Barbarossa wg. Guderiana cd.
At 06:30 hrs. I crossed the Bug in an assault boat in the neighbourhood of Kolodno. My command staff, consisting of two armoured wireless trucks, a number of cross-country vehicles and some motor-cyclists, followed at 08:30 hrs. I began by following the tank tracks of 18th Panzer Division and soon reached the bridge over the Lesna, whose capture was important for the advance of XLVII Panzer Corps; there I found nobody except some Russian pickets. The Russians took to their heels when they saw my vehicles. Two of my orderly officers set off after them, against my wishes; unfortunately they both lost their lives a a result.
At 10:25 hrs. the leading tank company reached the Lesna and crossed the bridge. Next to arrive was the divisional commander, General Nehring. I accompanied the 18th Panzer Division in their advance until mid-afternoon. At 16:30 hrs. I returned to the bridgehead at Kolodno and from there I went at 18:30hrs to my command post.
At Pratulin, where 17th and 18th Panzer Divisions were to cross the Bug, there was no bridge. At 04:15 hours, the advance detachments leaped into their rubber dinghies and assault boats, and swiftly crossed to the other side. The infantrymen and motor-cycle troops had with them light anti-tank guns and heavy machine-guns. The Russian pickets by the river opened up with automatic rifles and light machine-guns. They were quickly silenced. Units of the motor-cycle battalion dug in. Then everything that could be pumped into the bridgehead was ferried across. The sappers at once got down to building a pontoon bridge.
But what would happen if the Russians attacked the bridgehead with armour? How would the Germans oppose them? Tanks and heavy equipment could have been brought across only with the greatest difficulties in barges or over emergency bridges.
That was why an interesting new secret weapon was employed here for the first time…
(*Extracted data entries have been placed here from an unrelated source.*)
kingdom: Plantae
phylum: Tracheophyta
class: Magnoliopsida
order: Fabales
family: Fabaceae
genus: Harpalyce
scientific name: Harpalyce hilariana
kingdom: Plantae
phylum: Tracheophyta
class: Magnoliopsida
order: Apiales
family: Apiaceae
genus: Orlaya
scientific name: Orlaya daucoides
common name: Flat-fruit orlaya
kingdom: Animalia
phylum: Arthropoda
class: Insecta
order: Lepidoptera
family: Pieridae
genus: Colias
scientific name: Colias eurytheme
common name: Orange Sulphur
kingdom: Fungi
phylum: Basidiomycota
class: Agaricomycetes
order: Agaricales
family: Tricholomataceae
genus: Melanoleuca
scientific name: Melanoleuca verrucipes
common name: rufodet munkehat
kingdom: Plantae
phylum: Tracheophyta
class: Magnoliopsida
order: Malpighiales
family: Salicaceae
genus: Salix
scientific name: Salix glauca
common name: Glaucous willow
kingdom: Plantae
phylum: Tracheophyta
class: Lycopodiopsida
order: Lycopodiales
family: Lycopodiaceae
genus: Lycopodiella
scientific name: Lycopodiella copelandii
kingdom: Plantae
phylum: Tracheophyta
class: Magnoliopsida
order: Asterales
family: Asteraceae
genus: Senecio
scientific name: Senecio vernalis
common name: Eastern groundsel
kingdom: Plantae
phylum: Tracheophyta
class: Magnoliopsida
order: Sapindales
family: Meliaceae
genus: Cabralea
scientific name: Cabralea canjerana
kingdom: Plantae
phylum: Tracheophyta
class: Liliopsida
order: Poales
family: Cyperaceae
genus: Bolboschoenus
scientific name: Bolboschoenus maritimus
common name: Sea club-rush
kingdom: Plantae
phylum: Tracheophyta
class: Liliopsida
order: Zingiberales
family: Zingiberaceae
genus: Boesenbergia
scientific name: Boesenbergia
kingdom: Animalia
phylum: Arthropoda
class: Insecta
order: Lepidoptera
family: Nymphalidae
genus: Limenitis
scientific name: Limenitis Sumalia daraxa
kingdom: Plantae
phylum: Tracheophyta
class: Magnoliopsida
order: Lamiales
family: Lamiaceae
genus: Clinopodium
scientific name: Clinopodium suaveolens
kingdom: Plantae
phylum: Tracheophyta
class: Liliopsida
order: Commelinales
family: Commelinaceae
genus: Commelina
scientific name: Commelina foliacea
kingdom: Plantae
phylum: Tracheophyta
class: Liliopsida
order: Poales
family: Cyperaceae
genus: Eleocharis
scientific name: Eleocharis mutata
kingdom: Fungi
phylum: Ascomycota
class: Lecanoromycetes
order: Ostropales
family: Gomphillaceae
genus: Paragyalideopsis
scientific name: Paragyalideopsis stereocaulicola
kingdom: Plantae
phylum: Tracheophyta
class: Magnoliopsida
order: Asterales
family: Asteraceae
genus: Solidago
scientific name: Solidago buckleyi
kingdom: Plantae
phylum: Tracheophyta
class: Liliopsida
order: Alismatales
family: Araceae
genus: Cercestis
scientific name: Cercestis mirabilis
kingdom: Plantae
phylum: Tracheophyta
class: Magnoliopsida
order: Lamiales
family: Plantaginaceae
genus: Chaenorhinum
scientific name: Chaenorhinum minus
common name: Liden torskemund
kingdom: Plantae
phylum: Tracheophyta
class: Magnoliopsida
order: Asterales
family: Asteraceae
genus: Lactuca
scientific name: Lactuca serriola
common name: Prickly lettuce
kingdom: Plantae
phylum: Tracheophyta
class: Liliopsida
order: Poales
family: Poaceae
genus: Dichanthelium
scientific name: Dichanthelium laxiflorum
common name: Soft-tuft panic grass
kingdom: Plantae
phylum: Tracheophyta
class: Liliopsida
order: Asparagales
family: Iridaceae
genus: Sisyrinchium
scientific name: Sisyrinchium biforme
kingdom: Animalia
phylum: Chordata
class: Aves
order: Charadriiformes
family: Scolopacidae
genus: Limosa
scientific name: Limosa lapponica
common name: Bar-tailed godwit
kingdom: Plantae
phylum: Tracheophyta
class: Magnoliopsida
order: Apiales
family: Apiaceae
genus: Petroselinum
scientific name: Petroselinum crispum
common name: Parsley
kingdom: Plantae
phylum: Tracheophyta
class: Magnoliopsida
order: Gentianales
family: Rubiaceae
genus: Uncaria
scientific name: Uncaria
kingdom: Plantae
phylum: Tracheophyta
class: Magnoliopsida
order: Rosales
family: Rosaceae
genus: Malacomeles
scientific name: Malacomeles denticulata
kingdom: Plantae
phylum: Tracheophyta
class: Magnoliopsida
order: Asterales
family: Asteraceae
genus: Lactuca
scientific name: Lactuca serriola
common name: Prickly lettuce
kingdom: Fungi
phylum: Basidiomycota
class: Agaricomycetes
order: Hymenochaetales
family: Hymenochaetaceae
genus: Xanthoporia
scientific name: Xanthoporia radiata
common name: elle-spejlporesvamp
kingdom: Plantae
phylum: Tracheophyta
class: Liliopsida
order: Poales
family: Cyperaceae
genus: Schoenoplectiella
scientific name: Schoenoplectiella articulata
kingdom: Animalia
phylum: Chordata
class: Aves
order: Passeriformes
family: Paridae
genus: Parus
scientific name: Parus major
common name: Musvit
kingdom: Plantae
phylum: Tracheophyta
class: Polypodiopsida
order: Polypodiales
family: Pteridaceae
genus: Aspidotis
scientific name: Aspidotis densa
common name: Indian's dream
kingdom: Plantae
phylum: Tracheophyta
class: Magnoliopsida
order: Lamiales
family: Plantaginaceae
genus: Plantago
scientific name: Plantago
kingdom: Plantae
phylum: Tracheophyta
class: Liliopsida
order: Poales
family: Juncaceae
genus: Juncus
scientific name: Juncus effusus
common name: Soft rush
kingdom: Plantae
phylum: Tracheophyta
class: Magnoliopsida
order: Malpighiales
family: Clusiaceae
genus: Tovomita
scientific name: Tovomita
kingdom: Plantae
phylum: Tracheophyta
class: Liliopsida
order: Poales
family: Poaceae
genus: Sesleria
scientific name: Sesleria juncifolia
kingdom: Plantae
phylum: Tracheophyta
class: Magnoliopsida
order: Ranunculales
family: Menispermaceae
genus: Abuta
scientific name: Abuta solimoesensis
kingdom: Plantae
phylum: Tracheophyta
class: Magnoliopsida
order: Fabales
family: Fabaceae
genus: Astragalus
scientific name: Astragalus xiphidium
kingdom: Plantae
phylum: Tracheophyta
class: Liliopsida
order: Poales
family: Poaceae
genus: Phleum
In the sector of 18th Panzer Division fifty batteries of all calibers opened fire at 0315 in order to clear the way to the other bank for the diving tanks, General Nehring, the divisional commander, has since described this as “a magnificent spectacle, but rather pointless since the Russians had been clever enough to withdraw their troops from the border area, leaving behind only weak frontier detachments, which subsequently fought very bravely.”